Trevor Moore, Co-Founder of ‘Whitest Kids U’Know’ Comedy Show, Dies at 41

Trevor Moore, a comedian and co-founder of the popular sketch comedy show “The Whitest Kids U’Know,” which appeared on the Independent Film Channel, died on Saturday in Los Angeles. He was 41.

His death was confirmed by the Los Angeles County medical examiner-coroner, who said that Mr. Moore had died in a yard on a residential block in the Franklin Hills section of the city, the same block where public records showed that he had lived.

He was killed in an accident, according to a statement from his wife, Aimee Carlson, that was released by his manager, Kara Welker. The statement did not provide details of the accident, and Ms. Welker said she did not have additional information. The medical examiner’s office said it would conduct an autopsy.

Mr. Moore released a solo comedy album, “Drunk Texts to Myself”; hosted a one-hour special on Comedy Central; and co-directed, co-wrote and starred in the films “Miss March” (2009) and “The Civil War on Drugs” (2011).

But he is best known for his work on “Whitest Kids U’Know,” which ran for five seasons starting in 2007. Zany and wry, it sought to wring laughs out of thorny issues like police brutality, the war on drugs and student debt.

One writer at the website Salon last year said the show “eerily foresaw the Trump era.” Other times, the show veered into the absurd. After going off the air, it developed a following online, and its YouTube channel has more than 100 million total views.

Mr. Moore often rooted his comedy in terrain his audiences could recognize — a park with an old friend, a modern-day White House news conference — and injected each scenario with dizzying amounts of lunacy and humor.

In one memorable sketch, a White House press secretary reveals more and more details about an unlikely turn of events on a secret United States space station on the moon that has been taken over by bears.

“We believe they may be involved in some sort of intergallatic drug cartel, perhaps affiliated with one of the interstellar wizard alliances,” the press secretary deadpans. Stunned reporters try to absorb the shocking news when one finally asks, “You wouldn’t happen to be invading Iran today, would we?” The press secretary pauses, then smiles wryly and says, “You got me.”

In 2019, Mr. Moore brought his idiosyncratic sensibilities to the talk show format, and began hosting “The Trevor Moore Show” on Comedy Central. Its early episodes had titles like “Achieving World Peace with Flat Earth Theory” and “Why is Everyone So Horny All the Time?”

“See, the worst part about dying,” Mr. Moore said on the show in June, “is that you don’t get to hear all the nice things said about you after you’re gone.”

Born on April 4, 1980, in Montclair, N.J., Mr. Moore was raised in Charlottesville, Va., by his parents, Mickey and Becki Moore, popular Christian rock singers, according to Vanity Fair and the website IMDb.

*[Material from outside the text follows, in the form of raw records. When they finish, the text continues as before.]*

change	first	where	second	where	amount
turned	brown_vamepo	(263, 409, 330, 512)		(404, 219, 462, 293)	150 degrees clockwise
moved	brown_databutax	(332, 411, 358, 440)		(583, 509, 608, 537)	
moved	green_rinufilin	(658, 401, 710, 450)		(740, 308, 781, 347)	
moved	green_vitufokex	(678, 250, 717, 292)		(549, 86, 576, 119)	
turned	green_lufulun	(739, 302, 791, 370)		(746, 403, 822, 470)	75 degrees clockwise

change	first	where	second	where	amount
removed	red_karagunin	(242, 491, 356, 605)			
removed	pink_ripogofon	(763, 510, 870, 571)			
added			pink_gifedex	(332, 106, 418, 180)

At 16, Mr. Moore began creating weekly cartoons for local newspapers in Virginia, and by 19 he had written and produced a weekly sketch comedy program, “The Trevor Moore Show,” for local television stations, according to IMDb.

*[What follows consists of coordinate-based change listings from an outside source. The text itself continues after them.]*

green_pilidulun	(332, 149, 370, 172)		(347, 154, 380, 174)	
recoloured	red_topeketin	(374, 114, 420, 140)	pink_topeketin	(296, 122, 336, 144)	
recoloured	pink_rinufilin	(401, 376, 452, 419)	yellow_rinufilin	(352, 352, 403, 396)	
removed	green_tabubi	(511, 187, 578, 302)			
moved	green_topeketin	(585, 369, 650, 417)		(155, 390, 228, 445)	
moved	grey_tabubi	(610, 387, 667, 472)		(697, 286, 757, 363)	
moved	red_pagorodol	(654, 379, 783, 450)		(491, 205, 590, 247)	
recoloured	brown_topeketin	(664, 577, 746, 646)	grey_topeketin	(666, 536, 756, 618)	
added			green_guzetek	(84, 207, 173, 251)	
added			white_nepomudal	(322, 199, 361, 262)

Mr. Moore graduated with a degree in film from the School of Visual Arts in New York City. In 2010, he married Ms. Carlson. In addition to his wife and parents, Mr. Moore is survived by a 3-year-old son, August. He is also survived by a sister, Lila Haile.

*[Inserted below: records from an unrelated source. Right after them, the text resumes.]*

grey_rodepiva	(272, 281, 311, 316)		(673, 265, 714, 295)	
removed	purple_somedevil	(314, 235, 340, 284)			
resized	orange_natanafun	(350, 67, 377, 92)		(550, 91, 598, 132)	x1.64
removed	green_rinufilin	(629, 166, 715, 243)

News of Mr. Moore’s death drew an outpouring of praise for the comedian from collaborators and admirers.

On Instagram, the comedian James Adomian of IFC’s “Comedy Bang! Bang!” said Mr. Moore “was a magnetic friend to all, who thought everything was unstoppably hilarious no matter how scary or hopeless — this sardonic gallows humor was a beacon and a guide to me and many others in dark times.”

Referring to two sketch comedy shows with strong cult followings, David Gallaher, who has written for Marvel and DC Comics, said on Twitter that Mr. Moore “blended the BEST of The State and Kids In The Hall to create something beautiful, subversive, and contemporary.”

Neil Vigdor contributed reporting and Kitty Bennett contributed research.